HISTORY OF THE VILLAGE EAST CINEMA
The Village East Cinema, located at 181-189 Second Avenue, opened in 1926 as The Yiddish Art Theater in the heart of New York City’s Jewish Rialto district. Designed by prominent Brooklyn lawyer and Jewish community leader Louis Jaffe, the historic building was built as an elaborate, 1265 seat live theater for Yiddish theater pioneer Maurice Schwartz. The interior was designed in the Moorish Revival style that was popular in synagogues at the time, and included a forty-foot ornamental ceiling with a spectacular Star of David in the center that is still present today.
The Yiddish Art Theater housed elaborate productions from Maurice Schwartz and his troupe, such as “The Tenth Commandment” (1926) and “Yoshe Kalb” (1932) which ran for a record 300 performances. Schwartz’s loyal following and festive, imaginative plays attracted such renowned guests as Albert Einstein, Charlie Chaplin, George Gershwin and former New York City mayor Fiorello LaGuardia.
The building went through several names and incarnations throughout the mid-1900s, including The Stuyvesant Theater, a film exhibition house, and a stint as the East Village landmark The Phoenix Theater, where it housed such productions “Oh! Calcutta”, “Grease”, “The Best Little Whorehouse in Texas”, “The Princess and the Pea” and “Joseph and the Amazing Technicolor Dreamcoat”.
In 1992, the theater was restored and converted into the Village East Cinema, a beautiful, seven-screen movie theater.

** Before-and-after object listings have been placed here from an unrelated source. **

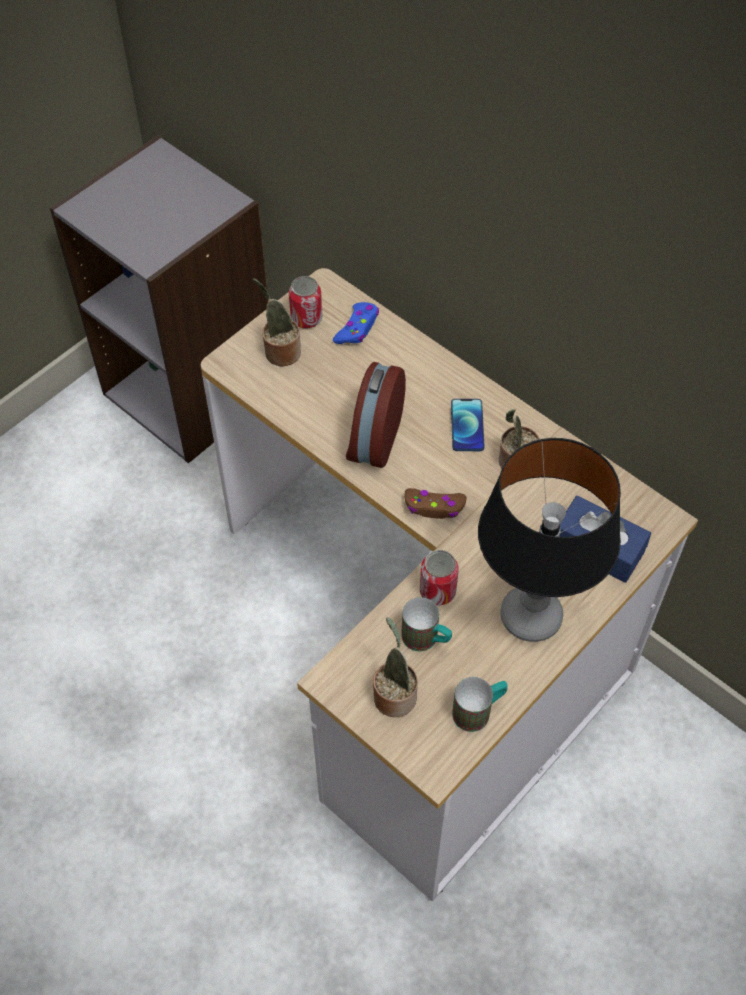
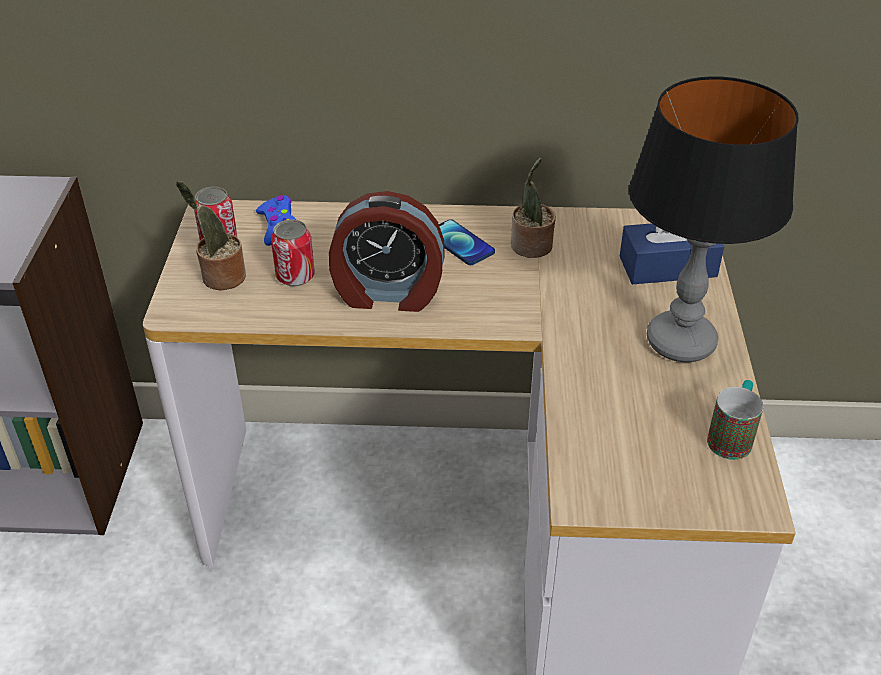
camera: 40 degrees left, 15 degrees down
alarm clock [346,362,406,468] -> alarm clock turned 60 degrees counterclockwise [329,191,445,312]
potted plant [373,617,418,717] -> none
mug [401,597,452,651] -> none
brown game controller [405,488,467,519] -> none
can [420,550,459,605] -> can moved to [271,219,315,286]

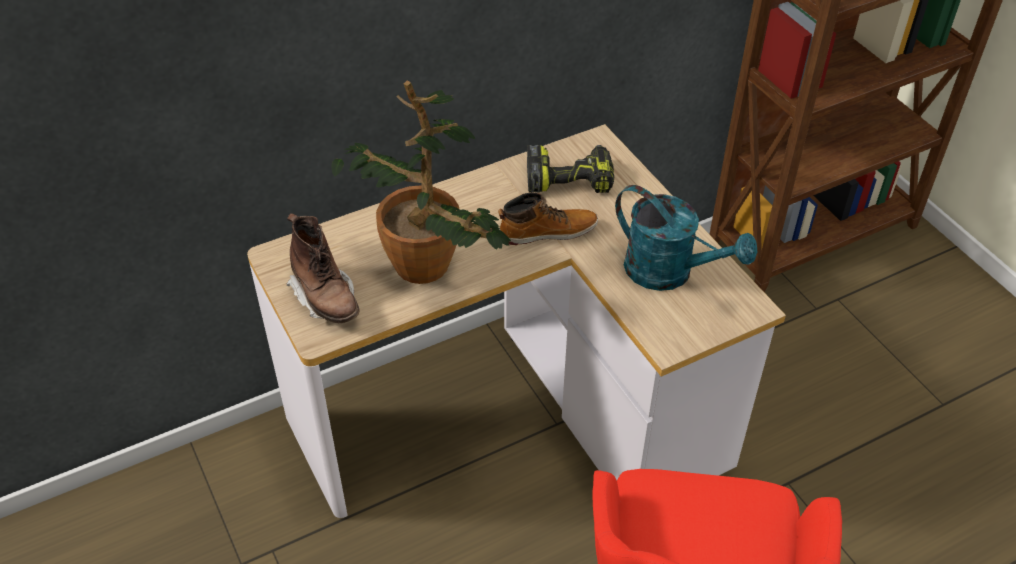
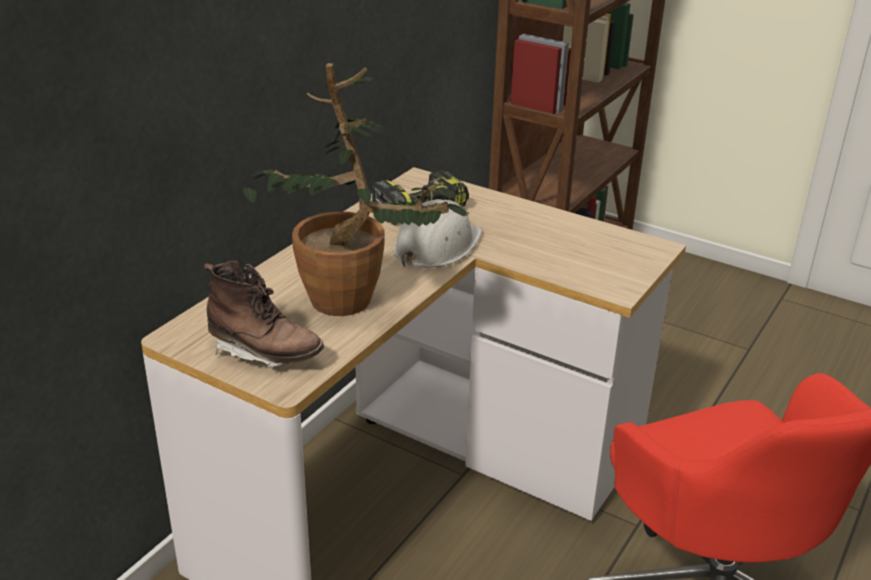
camera: 30 degrees left, 15 degrees down
boot [498,192,598,245] -> white hard hat [393,199,482,268]
turquoise watering can [615,185,757,291] -> none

Its sprawling, ornate main auditorium features stadium and balcony seating as well as an oversized screen, and the theater remains one of New York City’s best places to see a film. The upper and lower lobbies of the theater were beautifully renovated in 2006 and feature new concession stands and comfortable couches and lounge areas.
The Village East Cinema features an eclectic mix of programming, from commercial blockbusters to the finest in independent film. In addition to premiering many independent films, the Village East Cinema, which is located 10 blocks north of its sister theater, the renowned Angelika Film Center, frequently continues the engagements of many of the films that open at the Angelika.